The purpose of this week's lab is to create a Data class that allows you to read and write CSV files. Then you should be able to query the Data object for information.


Tasks

  1. Update your Data class to support the numeric form of the data. This will involve adding new code to your read method, new fields to your class, and new accessors.
    • Inside your read method, add new code that goes through each column of numeric data and converts the string data to numeric form (floats). Store all of the numeric columns from the raw data in a single numpy matrix.

      If some of the types in your original data are not numeric, then your numpy matrix will have fewer columns than the raw data, and the column indexes may not match if the numeric and non-numeric data is mixed.
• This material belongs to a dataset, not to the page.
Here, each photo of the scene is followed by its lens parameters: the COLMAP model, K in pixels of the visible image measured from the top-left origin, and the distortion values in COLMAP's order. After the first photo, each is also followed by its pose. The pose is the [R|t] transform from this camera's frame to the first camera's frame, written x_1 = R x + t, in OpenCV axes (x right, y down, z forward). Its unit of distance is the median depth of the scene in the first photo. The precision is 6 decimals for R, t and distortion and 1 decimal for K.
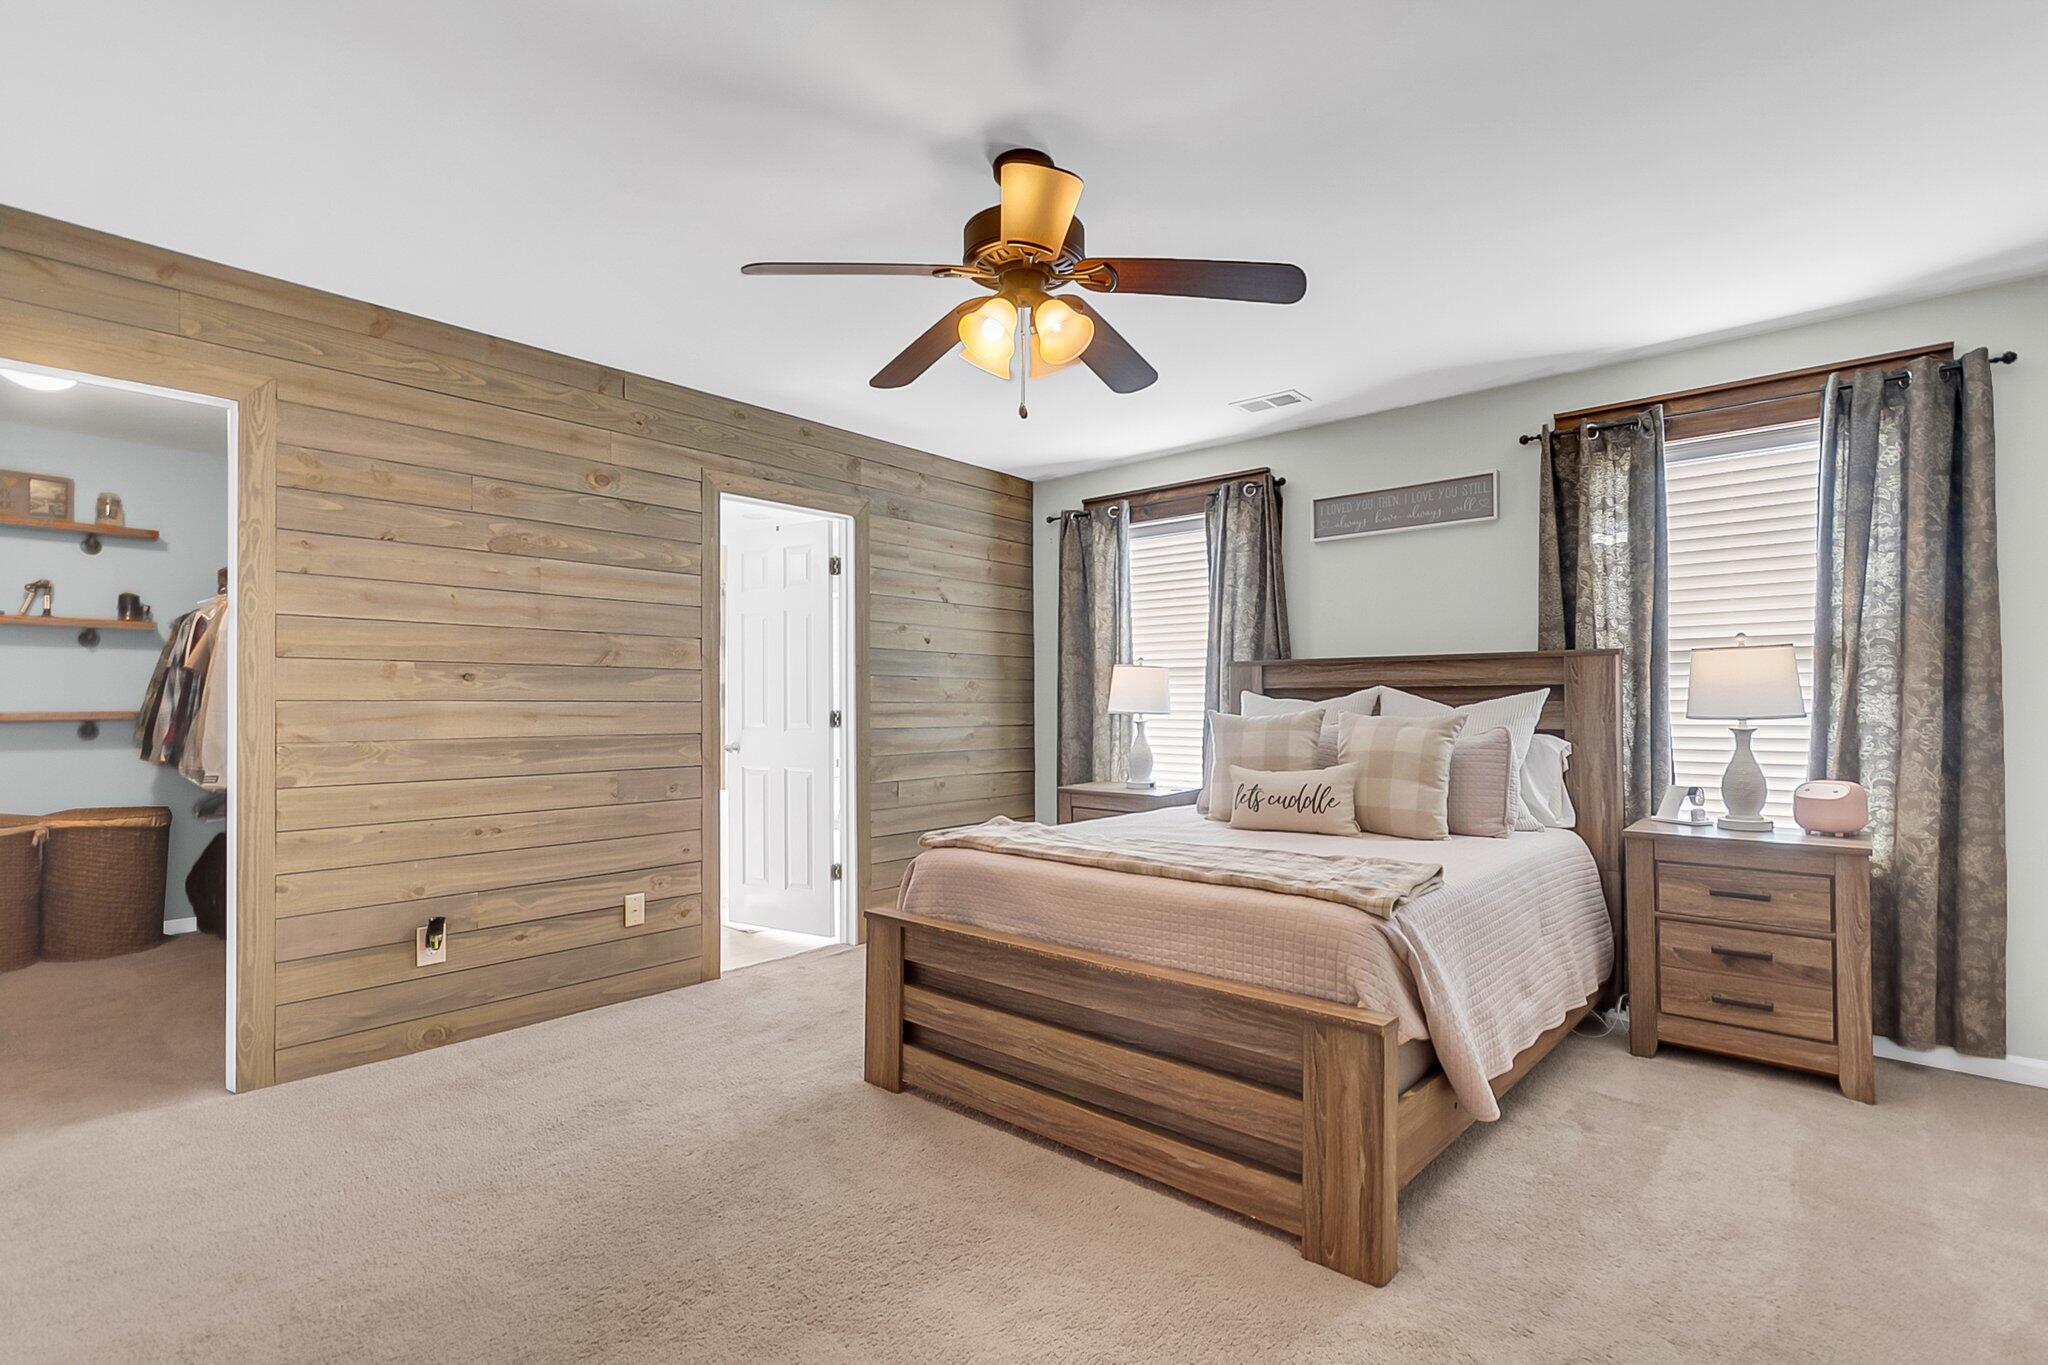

Therefore, you will need to have a second dictionary that maps the headers to their corresponding column indexes in the numeric matrix.

    • Here are the suggested new fields for the Data class.
      • self.matrix_data = np.matrix([]) # matrix of numeric data
      • self.header2matrix = {} # dictionary mapping header string to index of column in matrix data
    • Here are the new accessors:
      • get_headers (list of headers of columns with numeric data)
      • get_num_columns: returns the number of columns of numeric data
      • get_row: take a row index and returns a row of numeric data
      • get_value: takes a row index (int) and column header (string) and returns the data in the numeric matrix.
      • get_data: At a minimum, this should take a list of columns headers and return a matrix with the data for all rows but just the specified columns. It is optional to also allow the caller to specify a specific set of rows.
    • Test your new methods (you get to write this code.). Some things to test include (1) headers with leading spaces (e.g. thing1, thing2, thing3), (2) types with leading or trailing spaces, and (3) columns that switch between numeric and non-numeric types. Try, for example, reading this data file.
  2. Create an analysis.py file. All analysis functions will take lists of strings (column headers) to specify what (numeric) data to analyze. Inside your analysis file, create the following three functions.
    • data_range - Takes in a list of column headers and the Data object and returns a list of 2-element lists with the minimum and maximum values for each column. The function is required to work only on numeric data types.
    • mean - Takes in a list of column headers and the Data object and returns a list of the mean values for each column. Use the built-in numpy functions to execute this calculation.
    • stdev - Takes in a list of column headers and the Data object and returns a list of the standard deviation for each specified column. Use the built-in numpy functions to execute this calculation.
    • normalize_columns_separately - Takes in a list of column headers and the Data object and returns a matrix with each column normalized so its minimum value is mapped to zero and its maximum value is mapped to 1.
    • normalize_columns_together - Takes in a list of column headers and the Data object and returns a matrix with each entry normalized so that the minimum value (of all the data in this set of columns) is mapped to zero and its maximum value is mapped to 1.

    Test your new methods. Describe your testing in your report and include your test file in the code you hand in. Note, this could be test code you build into the Data.py file. But the test code should not run unless you execute the Data.py file directly.

  3. Find your own data set. Put it into a .csv file and convince me that your Data class can read it in properly. One thing you could do is open the .csv file with Excel, compute the mean and standard deviation using Excel, and then verify that the mean and standard deviations that you calculate with your analysis functions are the same.

Extensions


Writeup

Make a wiki page for the project writeup.

  • Write a brief summary of your project that describes the purpose, the task, and your solution to it. The summary should be 200 words or less.
  • Describe your Data class API, with brief descriptions of all the functions, their inputs, outputs, and purpose.
  • Describe in your writeup how you store the data internally in your Data class, noting how you deal with each different type of data.
  • Include pictures and descriptions of any extensions, making clear how they are extensions to the project.

  • Handin

    Once you have written up your assignment, give the page the label:

    cs251s17project2

    Put your code in your private subdirectory in the COMP/CS251 folder on the Courses server.